JK: Listen, that’s how it is in our history, when we fight over coal, and the Russians…And that’s a fact that whatever we are fighting over, someone else will take away so what are we fighting for? Secondly…

RS: We are masters when it comes to fighting for someone else’s interests.

JK: Yes. That’s another matter, listen. The cost of energy us high because our coal is very expensive…But we have to look after Poland’s economy. With all respect–I don’t know, how many miners do we have? 100 thousand?

RS: Yes.

JK: Though right now there might be fewer. I understand we are right before an election. But afterward it will all have to change. That which today wwas our curse–our location–really, let’s take over Ukraine’s energy sector. I’ll do this for you, Radek, I’ll do this for you.

RS: OK

JK: And then suddenly we’ll become big. We’ll mix it all up. I’d like, as you said, to buy Koehler. Then EON.
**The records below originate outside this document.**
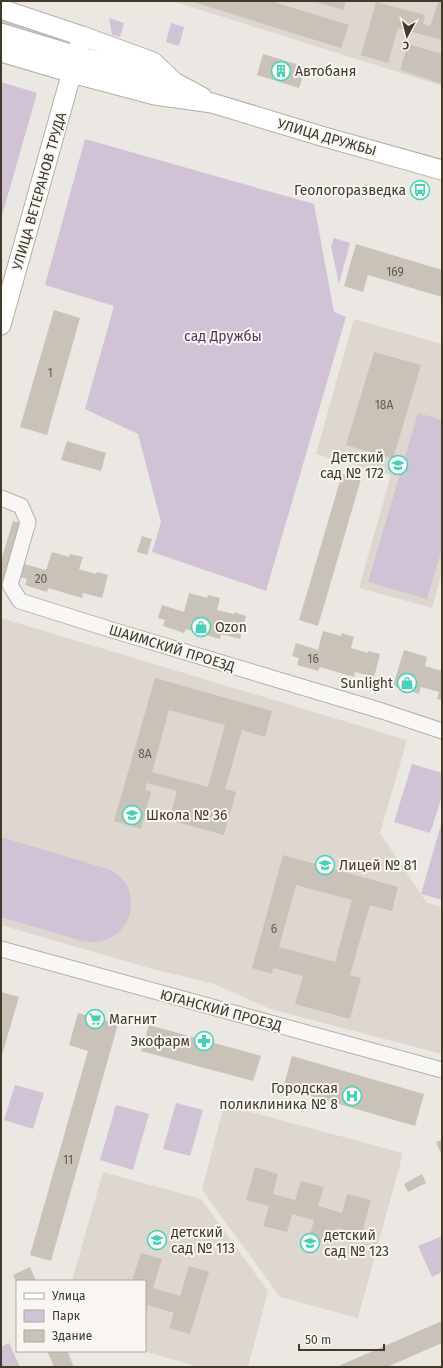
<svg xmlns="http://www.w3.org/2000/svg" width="443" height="1368" font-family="'Fira Sans',sans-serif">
<rect width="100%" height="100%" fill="#ebe7e2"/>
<g fill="#ddd7d0">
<polygon points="172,1 442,1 442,86"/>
<polygon points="354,319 442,344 442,572 432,608 359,588 391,475 316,454"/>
<polygon points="1,618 407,740 380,833 427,903 442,907 442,1054 270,1009 214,984 149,968 1,925"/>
<polygon points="224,1105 403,1153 358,1318 280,1297 202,1190"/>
<polygon points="103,1172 201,1199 268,1291 248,1367 199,1367 144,1351 145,1351 145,1281 72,1281"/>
</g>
<g fill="#d0c3d5">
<polygon points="1,18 62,37 57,40 1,25"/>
<polygon points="109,18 124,23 120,37 112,35"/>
<polygon points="171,23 184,27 179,46 166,42"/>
<polygon points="1,82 37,93 1,219"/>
<polygon points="85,139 314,204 334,312 346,317 266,591 152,552 161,522 138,434 85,409 114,306 45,285"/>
<polygon points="334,238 350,243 339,284 331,246"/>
<polygon points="418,413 442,420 442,549 427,599 368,582"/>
<polygon points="412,764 442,773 442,796 430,833 394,822"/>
<polygon points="442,821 442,900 421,894"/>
<path d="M 1,837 L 111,870 C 119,875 125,881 129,890 C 138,914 120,941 95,942 C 91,943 86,941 82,941 L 1,917 Z"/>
<polygon points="15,1085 44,1093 33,1129 4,1120"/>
<polygon points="176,1103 203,1110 190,1156 163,1149"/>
<polygon points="116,1105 149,1114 133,1170 100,1160"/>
<polygon points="442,1236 442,1272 432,1277 418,1246"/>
<polygon points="9,1343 20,1367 1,1367 1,1347"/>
</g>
<g fill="#c8c2b9" fill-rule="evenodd">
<polygon points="190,1 271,1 349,25 341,48"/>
<polygon points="313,1 346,1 343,10"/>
<polygon points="439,1 442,1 442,40 398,28 388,63 361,55 376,2 425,15 423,24 430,26"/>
<polygon points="408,44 442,54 442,84 400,70"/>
<polygon points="263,54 306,67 299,88 257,75"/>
<polygon points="356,244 442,270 442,297 368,275 363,292 344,286"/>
<polygon points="54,310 80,318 47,435 20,427"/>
<polygon points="374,352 421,365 393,459 346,445"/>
<polygon points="67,441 106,453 101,471 61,460"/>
<polygon points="342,474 361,479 318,626 299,620"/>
<polygon points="13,521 21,523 3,584 1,584 1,561"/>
<polygon points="142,536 152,539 147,555 137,552"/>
<polygon points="52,552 69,557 70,554 83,557 79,569 96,574 97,572 108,575 102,598 83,593 82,598 48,588 47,592 25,585 27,579 20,577 24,564 46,570"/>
<polygon points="189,593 207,598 208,595 220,598 217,610 234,614 234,612 246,616 240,639 221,634 220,639 186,629 184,633 163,626 165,620 158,618 162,605 184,612"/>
<polygon points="323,631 341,636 342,633 354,637 351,648 368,653 368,651 380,654 374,677 355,672 354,677 320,667 318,671 297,665 299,658 292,656 296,643 318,650"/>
<polygon points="404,650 427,657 425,666 442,671 442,700 437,699 439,692 421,687 419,694 393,686"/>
<path d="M 155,678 L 272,711 L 265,737 L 242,730 L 225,789 L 236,792 L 224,835 L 169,820 L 177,791 L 147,783 L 145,790 L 151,792 L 141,829 L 114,821 ZM 169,710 L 225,725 L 208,787 L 152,772 Z"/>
<path d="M 283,855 L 398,887 L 392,911 L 370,905 L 350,975 L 361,978 L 350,1019 L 295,1004 L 303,976 L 273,968 L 272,974 L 252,968 ZM 296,885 L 352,900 L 335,962 L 279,947 Z"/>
<polygon points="1,992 19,997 1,1058"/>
<polygon points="78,1013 118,1024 51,1261 30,1255 88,1051 69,1045"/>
<polygon points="149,1025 261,1056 253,1081 141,1051"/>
<polygon points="292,1056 424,1094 415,1126 283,1088"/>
<polygon points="442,1140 442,1156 436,1142"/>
<polygon points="255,1167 278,1174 273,1194 295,1200 301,1181 324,1187 318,1206 342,1213 347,1194 371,1200 362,1234 337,1228 333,1245 309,1239 314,1220 292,1214 287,1232 263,1226 269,1206 246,1200"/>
<polygon points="422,1174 426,1183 408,1192 404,1184"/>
<polygon points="141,1253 162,1259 153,1288 180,1296 189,1266 209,1272 190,1334 169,1328 174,1313 148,1305 145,1314 145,1281 132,1281"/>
<polygon points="30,1267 36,1281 16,1281 13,1275"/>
<polygon points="442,1321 442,1343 387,1367 336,1367"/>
<polygon points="47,1351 67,1351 74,1367 54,1367"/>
</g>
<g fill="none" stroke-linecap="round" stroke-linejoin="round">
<defs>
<g id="minor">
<polyline points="1,498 21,506 28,522 10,585 20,601 112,630 382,711 442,731"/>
<polyline points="1,949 442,1070"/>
</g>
<g id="major">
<polyline points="1,9 82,36 153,62 173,81"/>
<polyline points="1,33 77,56 176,83 202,97"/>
<polyline points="1,52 72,73 155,95 212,103 321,136 442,170"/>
<polyline points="1,325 82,36"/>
</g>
</defs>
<use href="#minor" stroke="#b5afa7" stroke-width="17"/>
<use href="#major" stroke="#b7ada1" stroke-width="21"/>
<use href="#minor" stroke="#f9f7f5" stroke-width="15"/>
<use href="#major" stroke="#fff" stroke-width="19"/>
</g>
<defs>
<symbol id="building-ring" viewBox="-11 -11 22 22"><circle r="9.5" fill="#f8f5f2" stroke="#45d2b8" stroke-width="1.5"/><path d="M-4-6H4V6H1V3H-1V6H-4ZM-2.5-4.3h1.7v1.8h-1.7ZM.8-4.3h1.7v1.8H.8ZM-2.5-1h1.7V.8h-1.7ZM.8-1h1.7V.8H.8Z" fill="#45d2b8"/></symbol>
<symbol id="bus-ring" viewBox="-11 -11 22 22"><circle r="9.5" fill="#f8f5f2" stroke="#45d2b8" stroke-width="1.5"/><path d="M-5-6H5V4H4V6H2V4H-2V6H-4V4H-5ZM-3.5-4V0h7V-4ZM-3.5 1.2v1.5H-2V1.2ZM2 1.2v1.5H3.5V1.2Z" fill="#45d2b8"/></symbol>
<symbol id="school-ring" viewBox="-11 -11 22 22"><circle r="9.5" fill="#f8f5f2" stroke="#45d2b8" stroke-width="1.5"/><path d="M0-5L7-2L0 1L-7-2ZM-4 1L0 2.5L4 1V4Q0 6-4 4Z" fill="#45d2b8"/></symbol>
<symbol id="shop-ring" viewBox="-11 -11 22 22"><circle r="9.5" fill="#f8f5f2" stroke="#45d2b8" stroke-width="1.5"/><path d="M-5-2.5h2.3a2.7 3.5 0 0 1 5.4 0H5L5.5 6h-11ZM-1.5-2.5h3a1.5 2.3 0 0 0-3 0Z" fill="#45d2b8"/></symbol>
<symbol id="supermarket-ring" viewBox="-11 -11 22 22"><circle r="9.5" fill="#f8f5f2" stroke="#45d2b8" stroke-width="1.5"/><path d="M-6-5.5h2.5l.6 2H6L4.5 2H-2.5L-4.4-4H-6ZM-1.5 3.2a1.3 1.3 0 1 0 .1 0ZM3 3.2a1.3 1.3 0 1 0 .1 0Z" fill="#45d2b8"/></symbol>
<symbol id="pharmacy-ring" viewBox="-11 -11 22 22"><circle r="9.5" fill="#f8f5f2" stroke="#45d2b8" stroke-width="1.5"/><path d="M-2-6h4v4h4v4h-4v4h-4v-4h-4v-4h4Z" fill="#45d2b8"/></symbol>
<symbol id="hospital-ring" viewBox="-11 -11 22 22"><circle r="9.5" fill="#f8f5f2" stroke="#45d2b8" stroke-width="1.5"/><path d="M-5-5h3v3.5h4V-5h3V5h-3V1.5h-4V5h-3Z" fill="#45d2b8"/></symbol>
</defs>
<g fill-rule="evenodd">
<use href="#building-ring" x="270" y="60" width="22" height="22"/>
<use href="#bus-ring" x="409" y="179" width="22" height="22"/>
<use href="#school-ring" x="387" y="454" width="22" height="22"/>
<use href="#shop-ring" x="190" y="616" width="22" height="22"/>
<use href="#shop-ring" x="396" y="672" width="22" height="22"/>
<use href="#school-ring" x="121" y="804" width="22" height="22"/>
<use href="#school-ring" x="314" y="854" width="22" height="22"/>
<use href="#supermarket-ring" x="84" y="1008" width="22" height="22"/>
<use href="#pharmacy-ring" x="193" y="1030" width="22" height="22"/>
<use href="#hospital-ring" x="341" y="1085" width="22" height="22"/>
<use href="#school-ring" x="146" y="1229" width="22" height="22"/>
<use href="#school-ring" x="299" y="1232" width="22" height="22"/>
</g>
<g text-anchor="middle" stroke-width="4" stroke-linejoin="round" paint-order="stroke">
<g font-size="12" fill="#645b4d">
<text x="395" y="276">169</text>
<text x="50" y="377">1</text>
<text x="384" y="409">18А</text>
<text x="41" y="583">20</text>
<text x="313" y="663">16</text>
<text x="145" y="758">8А</text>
<text x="274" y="933">6</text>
<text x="68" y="1164">11</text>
</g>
<g font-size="14" fill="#433929" stroke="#f8f5f2" text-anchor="start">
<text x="295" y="76">Автобаня</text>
<text x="406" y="195" text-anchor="end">Геологоразведка</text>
<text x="384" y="462" text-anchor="end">Детский<tspan x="384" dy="16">сад № 172</tspan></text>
<text x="215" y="632">Ozon</text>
<text x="393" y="688" text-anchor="end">Sunlight</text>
<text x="146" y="820">Школа № 36</text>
<text x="339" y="870">Лицей № 81</text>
<text x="109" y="1024">Магнит</text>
<text x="190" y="1046" text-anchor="end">Экофарм</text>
<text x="338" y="1093" text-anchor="end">Городская<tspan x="338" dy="16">поликлиника № 8</tspan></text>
<text x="171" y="1237">детский<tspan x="171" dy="16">сад № 113</tspan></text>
<text x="324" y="1240">детский<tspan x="324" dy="16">сад № 123</tspan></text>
</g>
<g font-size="14" fill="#433929" stroke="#f8f5f2">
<text transform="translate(327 137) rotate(16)" y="5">УЛИЦА ДРУЖБЫ</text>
<text transform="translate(39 191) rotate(-74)" y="5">УЛИЦА ВЕТЕРАНОВ ТРУДА</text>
<text transform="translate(172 648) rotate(17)" y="5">ШАИМСКИЙ ПРОЕЗД</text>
<text transform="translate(221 1010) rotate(15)" y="5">ЮГАНСКИЙ ПРОЕЗД</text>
</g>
<g font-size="14" fill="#56365f" stroke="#f8f5f2">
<text x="223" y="341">сад Дружбы</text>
</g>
</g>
<rect width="443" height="1368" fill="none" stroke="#433929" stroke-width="4"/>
<rect x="16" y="1280" width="130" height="72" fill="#f8f5f2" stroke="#b0aaa2"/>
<rect x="24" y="1293" width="20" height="6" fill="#ffffff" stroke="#b0aaa2"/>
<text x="52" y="1300" font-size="12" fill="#433929">Улица</text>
<rect x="24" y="1310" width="20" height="12" fill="#d0c3d5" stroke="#b0aaa2"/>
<text x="52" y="1320" font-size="12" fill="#433929">Парк</text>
<rect x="24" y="1330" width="20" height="12" fill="#c8c2b9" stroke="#b0aaa2"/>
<text x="52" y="1340" font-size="12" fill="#433929">Здание</text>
<g transform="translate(407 36) rotate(187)" stroke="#f8f5f2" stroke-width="3" paint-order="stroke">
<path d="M0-3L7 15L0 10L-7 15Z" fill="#433929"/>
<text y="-6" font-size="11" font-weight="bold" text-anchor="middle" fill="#433929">С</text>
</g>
<path d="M299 1344v6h85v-6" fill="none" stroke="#433929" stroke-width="2"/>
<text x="305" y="1344" font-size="12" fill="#433929" stroke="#f8f5f2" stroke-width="3" paint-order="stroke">50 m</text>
</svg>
According to journalist Cezary Gmyz, the recording indicates that Kulczyk wanted to dominate three markets in Central Europe: gas, chemical, and energy, where he wanted to implement one gigantic project.

The theme of Kulczyk’s investments in Ukraine also appears in the investigation of the surveillance scandal which were published by the well known businessman Zbigniew Stonoga. Moreover, Sikorski also wanted to become the EU Energy Commissioner, in order to be able to oversee Kulczyk’s investment in Ukraine.

J.Hawk’s Note: This is a part of a larger, Watergate-style scandal that has been unfolding in Polish politics in the last few months in the context of the presidential and now parliamentary elections, in which several senior Polish officials have been secretly recorded at an exclusive restaurant. The content of the Kulczyk-Sikorski conversation definitely adds one major piece of the puzzle of the Polish involvement in Ukraine, as it becomes obvious Sikorski was not merely Washington’s mouthpiece in the events of 2014. Rather, he was pursuing the project of Polish imperial restoration. Not for nothing are even Ukrainians wary of Poland’s interest in the Ukrainian civil war.

Other parts of the surveillance tapes (which were apparently made by one of the waiters working at the restaurant) suggest Kulczyk’s and Sikorski’s interest in Qatari and Nigerian natural gas and oil, to be shipped to Polish terminals on the Baltic Sea for distribution all over Central Europe, including Ukraine.